Can you transcribe every entry word for word, skipping the images?

[Records supplied Boundary: Start]

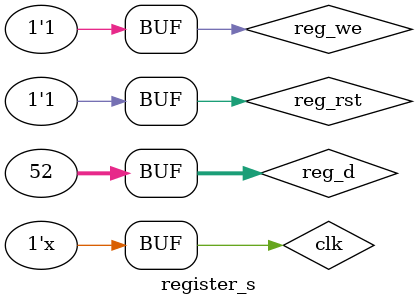
<source format=v>
`timescale 1ns / 1ps


module register_s(
    );
    reg clk;
    reg reg_rst;
    reg reg_we;
    reg [31:0] reg_d;
    wire [31:0]  reg_q_r;
   
    register_nbits dut(clk,reg_rst,reg_we,reg_d,reg_q_r);
    initial 
    begin
    clk = 0;
    reg_rst = 1;
    reg_we = 1; 
    end
    always 
    begin
        #3 clk = ~clk;
    end
    initial 
    begin
        #1 reg_d = 8'h00001234;
        #3 reg_rst = 0;
        #3 reg_rst = 1;
    end 
endmodule

</source>
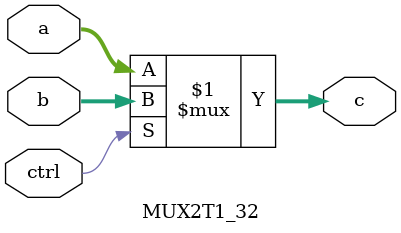
<source format=v>
`timescale 1ns / 1ps


module MUX2T1_32(
    input [31:0] a,
    input [31:0] b,
    input ctrl,
    output [31:0] c
    );
 
assign c=ctrl?b:a; 
endmodule

</source>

[Records supplied Boundary: End]

Output below.
<source format=v>
`timescale 1ns / 1ps


module register_s(
    );
    reg clk;
    reg reg_rst;
    reg reg_we;
    reg [31:0] reg_d;
    wire [31:0]  reg_q_r;
   
    register_nbits dut(clk,reg_rst,reg_we,reg_d,reg_q_r);
    initial 
    begin
    clk = 0;
    reg_rst = 1;
    reg_we = 1; 
    end
    always 
    begin
        #3 clk = ~clk;
    end
    initial 
    begin
        #1 reg_d = 8'h00001234;
        #3 reg_rst = 0;
        #3 reg_rst = 1;
    end 
endmodule

</source>
<source format=v>
`timescale 1ns / 1ps


module MUX2T1_32(
    input [31:0] a,
    input [31:0] b,
    input ctrl,
    output [31:0] c
    );
 
assign c=ctrl?b:a; 
endmodule

</source>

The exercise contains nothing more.